The party of Former Czech Prime Minister Andrej Babiš—known for its cordial relationship with Hungarian Prime Minister Viktor Orbán’s Fidesz as well as its opposition to mass migration and EU federalism—is set to win big in next month’s parliamentary Senate and municipal elections, new polling data has revealed.
The poll, published days ago by Median, indicates one-third of the Czech electorate plans on voting for Babiš’s ANO Movement in the upcoming elections set to be held on September 23rd, a tally that could see the anti-establishment, centrist-populist party triple the number of seats it presently holds in the country’s upper legislative house, and double the number of seats it occupies in municipal councils, Echo24 reports.

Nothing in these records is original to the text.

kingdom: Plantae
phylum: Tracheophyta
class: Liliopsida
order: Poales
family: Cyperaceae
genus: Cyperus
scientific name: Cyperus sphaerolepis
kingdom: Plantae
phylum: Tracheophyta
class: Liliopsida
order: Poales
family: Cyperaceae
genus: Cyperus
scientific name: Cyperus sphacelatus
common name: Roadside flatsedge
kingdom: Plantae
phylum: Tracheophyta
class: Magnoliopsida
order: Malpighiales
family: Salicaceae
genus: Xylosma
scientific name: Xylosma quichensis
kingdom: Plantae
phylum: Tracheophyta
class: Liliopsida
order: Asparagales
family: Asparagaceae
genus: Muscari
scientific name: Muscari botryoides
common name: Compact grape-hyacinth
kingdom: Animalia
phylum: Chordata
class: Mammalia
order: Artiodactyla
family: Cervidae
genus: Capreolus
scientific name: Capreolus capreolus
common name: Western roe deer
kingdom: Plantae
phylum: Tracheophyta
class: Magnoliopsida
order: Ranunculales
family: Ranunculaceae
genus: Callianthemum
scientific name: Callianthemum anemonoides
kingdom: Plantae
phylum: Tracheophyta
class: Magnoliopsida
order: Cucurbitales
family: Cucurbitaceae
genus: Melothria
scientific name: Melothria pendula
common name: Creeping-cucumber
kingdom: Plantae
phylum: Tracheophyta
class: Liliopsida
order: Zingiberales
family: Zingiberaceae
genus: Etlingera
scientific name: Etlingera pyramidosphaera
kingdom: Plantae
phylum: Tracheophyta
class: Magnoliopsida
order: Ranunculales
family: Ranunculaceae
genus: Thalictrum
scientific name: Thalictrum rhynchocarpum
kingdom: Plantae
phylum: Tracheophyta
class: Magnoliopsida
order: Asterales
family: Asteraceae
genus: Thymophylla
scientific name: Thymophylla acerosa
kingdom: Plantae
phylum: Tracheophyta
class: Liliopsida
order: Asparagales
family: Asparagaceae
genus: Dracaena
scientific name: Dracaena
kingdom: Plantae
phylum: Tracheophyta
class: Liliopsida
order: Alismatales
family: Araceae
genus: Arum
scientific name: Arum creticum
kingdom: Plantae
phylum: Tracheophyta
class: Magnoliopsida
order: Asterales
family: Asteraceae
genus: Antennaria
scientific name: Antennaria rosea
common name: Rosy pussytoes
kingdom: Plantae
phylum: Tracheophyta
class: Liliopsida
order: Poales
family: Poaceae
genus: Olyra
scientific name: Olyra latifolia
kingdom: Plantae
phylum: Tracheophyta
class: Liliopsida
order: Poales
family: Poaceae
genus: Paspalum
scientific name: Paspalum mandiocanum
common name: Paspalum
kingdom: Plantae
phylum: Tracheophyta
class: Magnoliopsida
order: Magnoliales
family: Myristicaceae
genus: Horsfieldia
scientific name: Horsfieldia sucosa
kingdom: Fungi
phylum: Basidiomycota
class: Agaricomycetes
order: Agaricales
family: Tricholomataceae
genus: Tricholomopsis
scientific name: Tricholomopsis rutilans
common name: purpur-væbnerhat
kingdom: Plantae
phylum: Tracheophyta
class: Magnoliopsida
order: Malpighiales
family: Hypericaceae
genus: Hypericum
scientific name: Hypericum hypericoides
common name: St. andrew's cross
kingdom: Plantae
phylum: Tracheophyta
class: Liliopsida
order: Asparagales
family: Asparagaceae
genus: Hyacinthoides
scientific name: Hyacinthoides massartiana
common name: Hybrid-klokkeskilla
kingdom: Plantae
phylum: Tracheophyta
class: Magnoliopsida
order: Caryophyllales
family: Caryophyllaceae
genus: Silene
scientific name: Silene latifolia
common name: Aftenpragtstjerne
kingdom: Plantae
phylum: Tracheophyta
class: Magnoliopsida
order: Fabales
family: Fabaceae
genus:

The Civic Democratic Party (ODS), a liberal-conservative party that occupies the largest number of seats in the lower house and whose leader is the sitting prime minister, is projected to come in at a distant second place, at 15.5%, followed by the national Right party Freedom and Direct Democracy (SPD), with 12.5%.
The latest polling data appears to be indicative of rising discontent over the ruling center-Right coalition’s economic and foreign policy positions, and comes as Czechs—like the vast majority of Europeans—struggle to cope with rampant inflation and massive cost of living hikes as they look ahead to a looming energy crisis this winter.
“Due to the bad economic policy of the government, which cannot or does not want to solve fundamental and existential problems, such as inflation and the rise in the prices of basic commodities, the opposition may gain ground. Now, it will be a matter of what it will be like,” Lukáš Valeš, a political scientist at the University of West Bohemia in Pilsen, told the Czech business newspaper E15.
Valeš added that popular support for Babiš’s ANO movement would likely increase “significantly” in September’s municipal and Senate elections due to the center-Right coalition’s “incompetence.”
Across the continent, as working people continue to bear the brunt of the burden of the European Union’s ill-thought-out, total economic war against Russia, ruling parties—and their leaders—who’ve stood behind the bloc’s sanctions and military aid packages have witnessed their popular support drop precipitously, with some governments collapsing entirely, as was seen weeks ago in Italy.
Earlier this summer, French President Emmanuel Macron lost his grip on the National Assembly, the country’s lower house, partly due to economic sanctions his government imposed against Russia—sanctions which have drastically lowered the standard of living of working and middle-class French people.
In Germany, support for the left-liberal Sozialdemokratische Partei Deutschlands (SPD), the largest partner in the ‘stop light’ coalition, has seen its support drop off a cliff in the wake of its response to the onset of the Russo-Ukraine war, which to many, has been perceived as diametrically opposed to German interests. The same phenomenon has also been observed in Norway, Slovakia, and to a lesser extent in Poland.
In sharp contrast stands Hungary’s ruling Fidesz party, led by Prime Minister Viktor Orbán, which—likely as a result of its policies geared toward Hungarian national interests, not the interests of the U.S., Ukraine, or Russia—has witnessed its exceptionally high support levels remain constant high amid the war.
The fact that Babiš’s ANO movement, along with the Freedom and Direct Democracy (SPD), collectively have the support of close to 43% of the population, suggests that nearly half of the population supports an Orbán-esque position on the Russo-Ukraine war for Czechia.
Support for Orbán’s national conservative vision remains quite strong across the European continent. So much so, that a cadre of left-liberal organizations funded in part by the U.S. government has made it their priority to prevent Orbán’s national conservatism from inspiring hearts and minds in the Western Balkans, as The European Conservative’s Sven Larson revealed in his piece: The Balkan War on Conservativism.